Se acompaña inseparablemente de su guitarra. Y también inseparablemente de un compás que va por vena. Y yo no tengo ni idea de lo que cobra, de lo que está cobrando en Casino Terraza, pero intuyo que debe ser enormemente rentable para un empresario que contrate a una sola persona que termina pareciendo toda una orquesta. Un tío parece, como poco, cinco. Y cuatro gatos que estábamos al principio, terminamos rodeados por cientos bajo el poderoso influjo de su energía musical. No es un artista de reloj, sino de disfrute y conexión inmediata con el público.
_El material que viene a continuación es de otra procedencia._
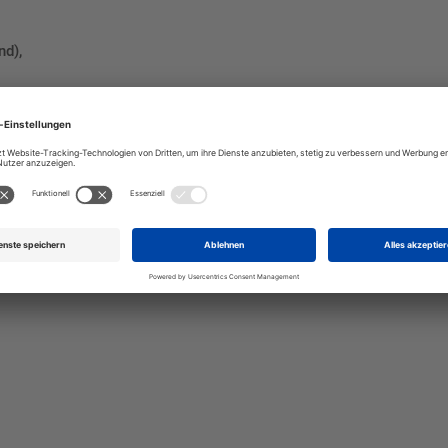
nd),
talten Sie Ihr eigenes Schild mit unserem Konfigurator "Schild-O-
ellen Sie schnell und einfach
viduellen Schilder und Aufkl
No se mira la muñeca para terminar, sino que tienen que avisarle de la noción del tiempo, de que descanse, de que le espera un segundo pase en el que reinaugurar un ambiente mágico de luna y jardines.
Casi incesantemente nos pregunta por lo que canta para que lo cantemos unidos a él:
-¿Cómo, cómo es?
Y todo el mundo corea. Osorno es tan diferente que Se te nota en la mirada, Para volver a volver o Amigos para siempre parece que acaban de componerse con su interpretación. En su voz, las canciones tienen cuna, pero no memoria, no extrañan a quien las cantó antes que Roberto. Están a gusto con él, no preguntan por nadie ni cuándo vienen a recogerlas.
Yo no bailo con los artistas. Jamás. Hasta ahí podríamos llegar. Yo los guardo entre los mejores recuerdos que da la vida. Roberto Osorno se me ha quedado inolvidable. ¡Ah! También hago algo invariable con los artistas: que vuelvo. Y volveré.